I won't be swimming for awhile, because I think that I'm pretty vulnerable for a bit longer. It's a bummer, I was attempting to complete 25 miles by August 30th. I got to five miles, and I think that it is partly to blame for my problems--the best shower shoes in the world don't protect you from the germs around showers and pools if you have even the smallest crack in your foot.

So what did I do all that time? Actually, it went pretty fast. I had a lot of books to read, I ventured into books I usually don't look at twice or read a long time ago. But I slept most of the time. It's hard to believe, but I would get 10 hours sleep and then take a late morning nap and a late afternoon one. Never been that tired in my life before. It was stressful watching my foot turn colors, I would go nuts with what all needed to be done around the house and start cleaning only to look down to get freaked out at my right foot.
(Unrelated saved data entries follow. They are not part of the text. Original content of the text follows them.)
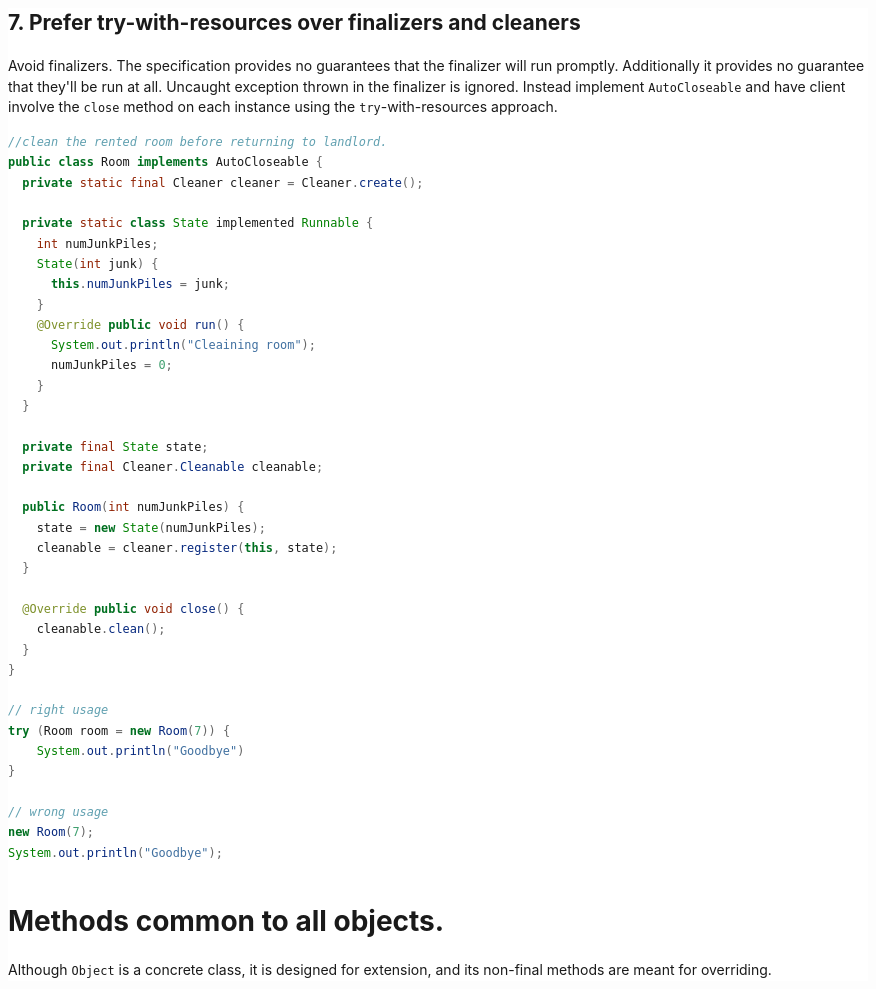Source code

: ## 7. Prefer try-with-resources over finalizers and cleaners

Avoid finalizers. The specification provides no guarantees that the finalizer will run promptly. Additionally it provides no guarantee that they'll be run at all. Uncaught exception thrown in the finalizer is ignored. Instead implement `AutoCloseable` and have client involve the `close` method on each instance using the `try`-with-resources approach. 

```java
//clean the rented room before returning to landlord.
public class Room implements AutoCloseable {
  private static final Cleaner cleaner = Cleaner.create();
  
  private static class State implemented Runnable {
    int numJunkPiles;
    State(int junk) {
      this.numJunkPiles = junk;
    }
    @Override public void run() {
      System.out.println("Cleaining room");
      numJunkPiles = 0;
    }
  }
  
  private final State state;
  private final Cleaner.Cleanable cleanable;
  
  public Room(int numJunkPiles) {
    state = new State(numJunkPiles);
    cleanable = cleaner.register(this, state);
  }
  
  @Override public void close() {
    cleanable.clean();
  }
}

// right usage
try (Room room = new Room(7)) {
 	System.out.println("Goodbye") 
}

// wrong usage
new Room(7);
System.out.println("Goodbye");
```

# Methods common to all objects.

Although `Object` is a concrete class, it is designed for extension, and its non-final methods are meant for overriding.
I had no appetite, either. Nada. My blood sugar actually got kind of low, even though I was doing hardly anything. Yesterday I actually ate a whole meal at Shauna's house. It was nice. This morning I couldn't finish my toast nor half my omelette. I guess I was a lot sicker than I thought I was.

When I was sick, I really couldn't concentrate or think that deeply. When I thought of stuff, it was usually things like how to navigate around all the stairs in our home if I lost one foot. Our associate pastor asked me share about leading a friend to Christ, so I thought through that narrative constantly. It was great, it got my mind off my troubles and on to God's Kingdom.

I went to work today. I wore support socks and an extra layer of black cotton socks. I worked two hours, went to an hour and a half meeting, then worked another hour. When I got home, it was like Christmas as I anticipated my foot's condition as I unwrapped it. Today, I got a gift. My foot looked perfect, although it felt a little sore. I felt tired, but it was not like a day or so ago where I was physically fatigued just walking across the room.

So, even though this was a difficult time, I am thankful. God touched a sensitive issue in my life, and I think I grew as I went through it. I prefer never to endure anything like this again, but it wasn't wasted. More about this later.